Attività A:
Duplica dall'estratto fornito il passo che comincia con "La lunga sfida" e prosegue fino a "lo stesso autore.".

Estratto fornito:
◆ ◆ ◆

La lunga sfida [di Nino Zanchin -1967]

Noi abbiamo altri ricordi e non tutti lieti. Ricordiamo le tragiche Odissee dei nostri genitori quando venivano a trovarci, percorrendo strade impervie a dorso di mulo e, sorpresi dalla tempesta, a stento rientravano a casa.


IL SEMINARIO DI GERACE 
RISPOSTA A FRANCESCO PERRI

A proposito di una lettera dell'autore di "Emigranti" e de "Il discepolo ignoto", Francesco Perri, pubb1icata di recente su " La voce di Calabria" (9-10 febbr. 1954), c'è da fare qualche rilievo sia circa l'ispiratore della lettera (il ben identificabile C puntato) sia circa lo stesso autore.
Circa l'ispiratore o gli ispiratori della lettera, si rileva come dopo una petizione indirizzata alla S. Sede, tutta infarcita di buaggini e di argomenti puerili e fatta firmare o con inganno o con minacce da una buona parte del Clero della Diocesi; dopo una vile campagna di menzogne e di calunnie condotta da tutto un popolo contro il suo benefattore, viene ora la lettera dello scrittore, quella che dovrebbe essere "il suggello ch'ogni uomo sganni",  “Roma locuta est" per darla vinta a quei di lassù. Si ingannano: perché come a nulla son valse quel po' di sciocchezze scritte maliziosamente e sottoscritte ingenuamente, come non son valse e
non varranno le calunnie e le minacce degne di tempi ormai tramontati, cosi neanche la lettera di uno scrittore, per quanto illustre, può dar per vinta una causa che è molto seria.

◆ ◆ ◆

Dati dell'attività:
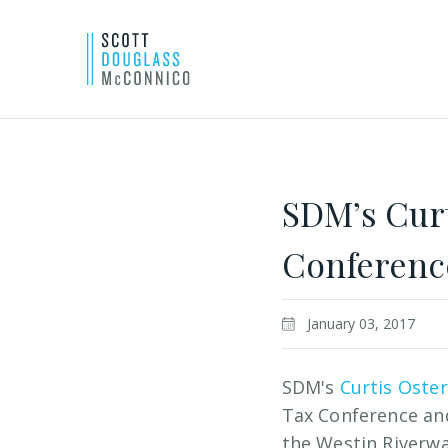
Skip
to
Main
SDM’s Curt
Content
Conference
January 03, 2017
SDM's
Curtis Oste
Tax Conference and
the Westin Riverwa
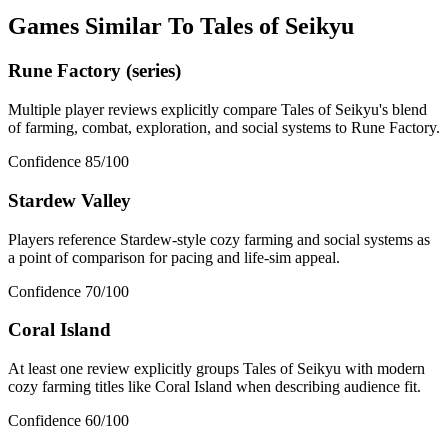
Games Similar To
Tales of Seikyu
Rune Factory (series)
Multiple player reviews explicitly compare Tales of Seikyu's blend
of farming, combat, exploration, and social systems to Rune Factory.
Confidence
85
/100
Stardew Valley
Players reference Stardew-style cozy farming and social systems as
a point of comparison for pacing and life-sim appeal.
Confidence
70
/100
Coral Island
At least one review explicitly groups Tales of Seikyu with modern
cozy farming titles like Coral Island when describing audience fit.
Confidence
60
/100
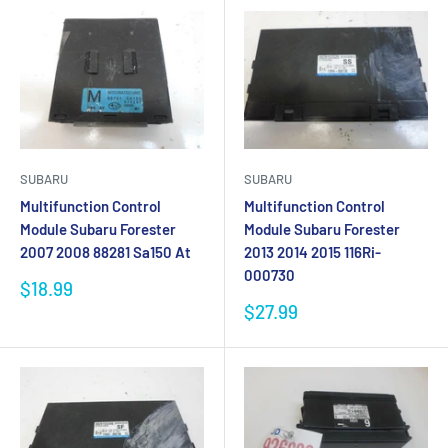
SUBARU
SUBARU
Multifunction Control
Multifunction Control
Module Subaru Forester
Module Subaru Forester
2007 2008 88281 Sa150 At
2013 2014 2015 116Ri-
000730
Sale
$18.99
price
Sale
$27.99
price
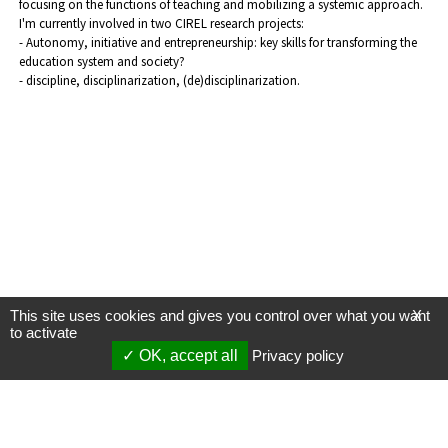
focusing on the functions of teaching and mobilizing a systemic approach.
I'm currently involved in two CIREL research projects:
- Autonomy, initiative and entrepreneurship: key skills for transforming the
education system and society?
- discipline, disciplinarization, (de)disciplinarization.
This site uses cookies and gives you control over what you want
X
to activate
OK, accept all
Privacy policy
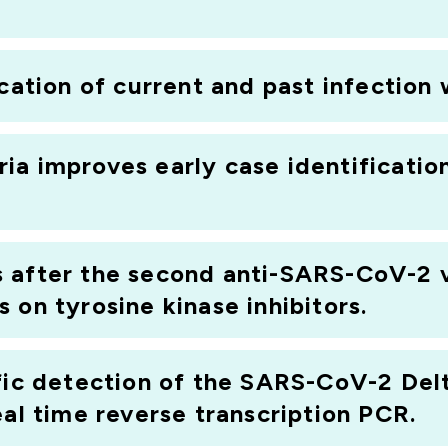
ication of current and past infectio
ia improves early case identificati
 after the second anti-SARS-CoV-2 v
 on tyrosine kinase inhibitors.
fic detection of the SARS-CoV-2 Delt
eal time reverse transcription PCR.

◆ ◆ ◆

Attività B:
Nei record, riscrivi le righe che vanno dalla riga contenente "ication of current and past infectio" fino alla fine dei record, sostituendo "PCR" con "test" e lasciando invariato tutto il resto. Non includere le immagini.

Risposta scritta A:
La lunga sfida [di Nino Zanchin -1967]

Noi abbiamo altri ricordi e non tutti lieti. Ricordiamo le tragiche Odissee dei nostri genitori quando venivano a trovarci, percorrendo strade impervie a dorso di mulo e, sorpresi dalla tempesta, a stento rientravano a casa.


IL SEMINARIO DI GERACE 
RISPOSTA A FRANCESCO PERRI

A proposito di una lettera dell'autore di "Emigranti" e de "Il discepolo ignoto", Francesco Perri, pubb1icata di recente su " La voce di Calabria" (9-10 febbr. 1954), c'è da fare qualche rilievo sia circa l'ispiratore della lettera (il ben identificabile C puntato) sia circa lo stesso autore.

Risposta scritta B:
ication of current and past infectio
ia improves early case identificati
 after the second anti-SARS-CoV-2 v
 on tyrosine kinase inhibitors.
fic detection of the SARS-CoV-2 Delt
eal time reverse transcription test.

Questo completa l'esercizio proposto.